= Cyclic reduction =

Cyclic reduction is a numerical method for solving large linear systems by repeatedly splitting the problem. Each step eliminates even or odd rows and columns of a matrix and remains in a similar form. The elimination step is relatively expensive but splitting the problem allows parallel computation.

==Applicability==
The method only applies to matrices that can be represented as a (block) Toeplitz matrix. Such problems often arise in implicit solutions for partial differential equations on a lattice. For example fast solvers for Poisson's equation express the problem as solving a tridiagonal matrix, discretising the solution on a regular grid.

==Accuracy==
Systems which have good numerical stability initially tend to get better with each step. Moreover, to a point where a good approximate solution can be given, but because the special matrix form must be preserved pivoting cannot be performed to improve numerical accuracy.

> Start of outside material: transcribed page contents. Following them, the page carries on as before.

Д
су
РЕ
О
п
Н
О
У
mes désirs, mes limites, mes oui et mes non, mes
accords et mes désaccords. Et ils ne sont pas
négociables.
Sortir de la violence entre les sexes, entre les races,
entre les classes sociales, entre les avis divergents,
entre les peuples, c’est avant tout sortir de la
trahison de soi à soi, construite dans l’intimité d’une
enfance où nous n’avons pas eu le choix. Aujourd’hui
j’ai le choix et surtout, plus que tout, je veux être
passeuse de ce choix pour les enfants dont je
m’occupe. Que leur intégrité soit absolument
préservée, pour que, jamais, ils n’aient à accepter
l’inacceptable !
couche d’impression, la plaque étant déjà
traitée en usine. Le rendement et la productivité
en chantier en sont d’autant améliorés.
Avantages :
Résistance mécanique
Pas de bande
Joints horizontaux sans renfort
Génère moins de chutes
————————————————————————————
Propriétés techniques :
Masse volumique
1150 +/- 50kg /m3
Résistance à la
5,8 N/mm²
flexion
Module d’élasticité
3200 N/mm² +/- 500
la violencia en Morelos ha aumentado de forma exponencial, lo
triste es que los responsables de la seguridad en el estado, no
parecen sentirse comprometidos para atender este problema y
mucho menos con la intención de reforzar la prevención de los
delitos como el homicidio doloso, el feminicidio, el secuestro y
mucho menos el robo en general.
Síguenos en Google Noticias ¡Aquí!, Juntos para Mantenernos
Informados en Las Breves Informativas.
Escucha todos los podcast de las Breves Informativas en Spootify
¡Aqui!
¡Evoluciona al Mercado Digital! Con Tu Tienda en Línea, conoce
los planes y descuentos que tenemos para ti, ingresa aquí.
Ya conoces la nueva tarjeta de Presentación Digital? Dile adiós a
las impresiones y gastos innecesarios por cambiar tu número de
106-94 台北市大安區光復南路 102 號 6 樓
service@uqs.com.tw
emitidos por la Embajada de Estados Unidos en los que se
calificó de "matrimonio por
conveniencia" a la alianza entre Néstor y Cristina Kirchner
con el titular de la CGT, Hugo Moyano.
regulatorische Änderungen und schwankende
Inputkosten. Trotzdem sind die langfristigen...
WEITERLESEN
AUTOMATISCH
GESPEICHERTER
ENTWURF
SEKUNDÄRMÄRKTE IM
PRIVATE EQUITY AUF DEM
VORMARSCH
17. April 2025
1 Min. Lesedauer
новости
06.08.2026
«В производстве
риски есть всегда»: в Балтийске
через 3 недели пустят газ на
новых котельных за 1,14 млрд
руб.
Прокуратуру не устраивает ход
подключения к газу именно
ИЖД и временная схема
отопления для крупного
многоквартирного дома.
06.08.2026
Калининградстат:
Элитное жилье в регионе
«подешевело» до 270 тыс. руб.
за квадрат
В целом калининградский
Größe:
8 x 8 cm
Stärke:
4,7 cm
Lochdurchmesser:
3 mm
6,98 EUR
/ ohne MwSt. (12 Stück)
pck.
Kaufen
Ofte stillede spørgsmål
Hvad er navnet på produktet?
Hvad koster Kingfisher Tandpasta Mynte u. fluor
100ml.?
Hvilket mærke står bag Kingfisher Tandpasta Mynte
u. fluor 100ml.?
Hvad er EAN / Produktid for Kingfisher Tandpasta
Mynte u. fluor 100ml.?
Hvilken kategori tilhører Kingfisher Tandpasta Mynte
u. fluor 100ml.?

==Comparison to multigrid==
The method is not iterative, it seeks an exact solution to the linear problem consistent with the given boundary values, contrast that with the similar but computationally cheaper multigrid method which propagates error-correction estimates down and allows for different relaxation parameters at different scales, the iterative aspect allowing better incorporation of non-linear features.

==Combination with fast Fourier transform FFT==
Transforming from the spatial domain and restating the PDE is called a spectral method, Fourier analysis and cyclic reduction are combined in the FACR algorithm which is explained in Numerical Recipes – see 19.4 Fourier and Cyclic Reduction Methods for Boundary Value Problems.